Local regulators will need to adopt Mifid II to their rulebooks in less than five months
Why is July 3 significant? It’s the deadline by which all EU member states must have Mifid II adopted into local rulebooks – and it’s a date that’s fast approaching.
With what’s known as the ‘transposition deadline’ less than five months away, you’d think regional regulators would be on the same page. Uncertainty has arisen, however, in the dramatically different positions taken on corporate access by the two regulators who’ve published their Mifid II consultation papers thus far: the Financial Conduct Authority (FCA) in the UK and the Autorité des marchés financiers (AMF) in France.
Under the FCA’s interpretation, corporate access can only be treated as what the European Commission terms a ‘minor non-monetary benefit’ (MNMB) in very limited circumstances. This matters because in all other circumstances, corporate access must be treated as an inducement, separately paid for and priced on a true, stand-alone basis.
In addition, corporate access explicitly is not research and cannot be paid for from research payment accounts. Contrasting this, the AMF suggests drawing a distinction between ‘concierge service’ corporate access as a MNMB – which could be provided by firms free of charge – and ‘intellectual service’ – which the French regulator proposes could be charged to clients as research.
Substantially different interpretations of the rules across EU member states will fatally undermine Mifid II. Clarity and uniformity are paramount if it is to succeed and the European Securities and Markets Authority (ESMA) is working to promote a harmonized approach. ‘Equivalence’ and ‘regulatory convergence’ are the current buzz words, especially post-Brexit.
In trying to analyze the issue of whether or not corporate access should be considered an inducement, it is important to go back to the source text, the Delegated Acts for Mifid II, published by the European Commission in 2016, which state: ‘In particular, any non-monetary benefit that involves a third party allocating valuable resources to the investment firm shall not be considered as minor and shall be judged to impair compliance with the investment firm’s duty to act in its client’s best interest.’
Despite the AMF’s seemingly differing view of corporate access, the regulator’s February 9 feedback statement specifically acknowledges this clause (clause 30), implying some softening of its position.
Critically, though, the judgment of whether a benefit received is minor or not lies with the receiving firm. So the real question is whether CIOs, COOs and heads of compliance at large asset management firms will be comfortable signing off corporate access as an MNMB, in the knowledge of this test stipulated both in the EC Delegated Acts and replicated verbatim by the FCA in its Conduct of Business Sourcebook.
The COO of one large UK fund house we met with recently summed this up rather well. If he took the service away from his portfolio managers and analysts, he said, ‘Would they squeal?’ If they would, clearly it’s not minor.

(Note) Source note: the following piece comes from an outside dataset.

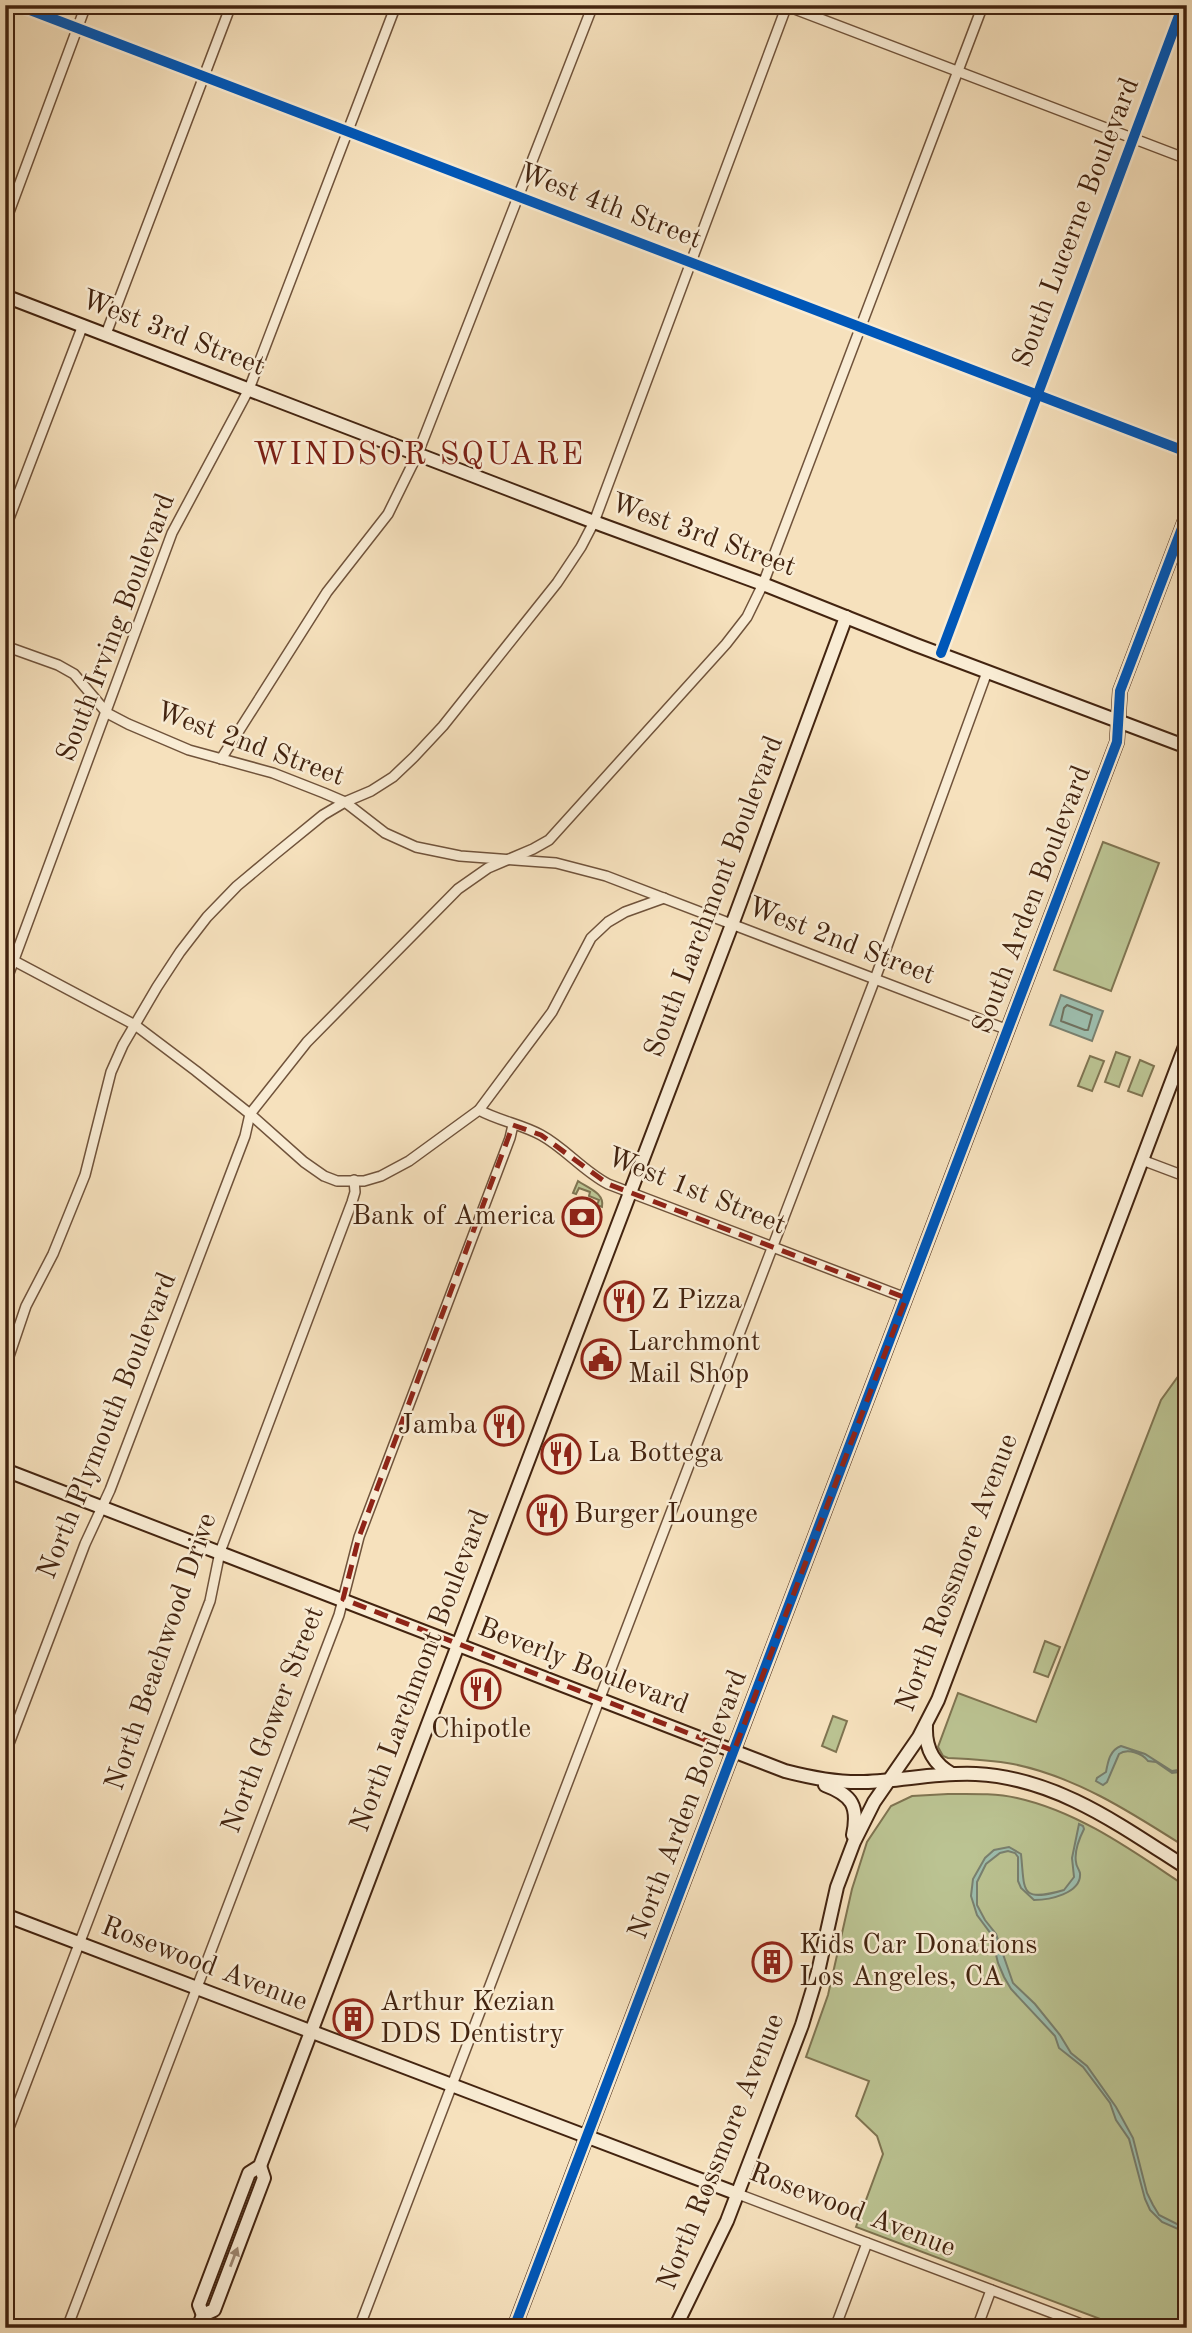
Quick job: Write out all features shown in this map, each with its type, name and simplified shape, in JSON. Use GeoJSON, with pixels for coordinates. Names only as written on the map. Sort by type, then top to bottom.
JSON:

Whatever their decision, firms will need specialist record-keeping and reporting systems to record, and evidence, all their corporate access activity, how it was arranged, treated and paid for.
One potential solution to finding a harmonized approach for regulators might lie in replicating elements of the proposed new rules for research. Research can be received by an investment firm as an MNMB where the third party firm is engaged and paid by the issuer. This would be a logical approach for corporate access, too.
If the third party firm is both retained and paid by the issuer, the payment trail is clear and there is no inducement. Likewise, if the institution can demonstrate paying a true stand-alone price, again, there is no inducement.
For IROs at quoted companies this entails two principal risks: asset managers could make different judgments as to whether they treat corporate access as minor or not, making roadshow execution more difficult; and corporates could be increasingly asked to shoulder more of the cost.
The most likely outcome is continued growth in the trend of institutions and corporates internalizing a greater portion of their corporate access activity – and this will require IROs to secure greater resources and higher budgets.
In a bundled world, corporate access is not free – it’s just that you don’t know where you’re being charged or how much you’re paying. Ensuring transparency of corporate access payment flow is a critical component in enabling the unbundling at the core of Mifid II. Separating this out will allow competition and innovation to flourish and should ultimately mean better quality, lower prices and better outcomes for investors, corporates and third party firms.
This is what Mifid II is all about: Clause 1.1 of the Delegated Acts reads: ‘Finally, the overarching aim of the Mifid II/Mifir regulatory package is to level the playing field in financial markets and to enable them to work for the benefit of the economy, supporting jobs and growth.’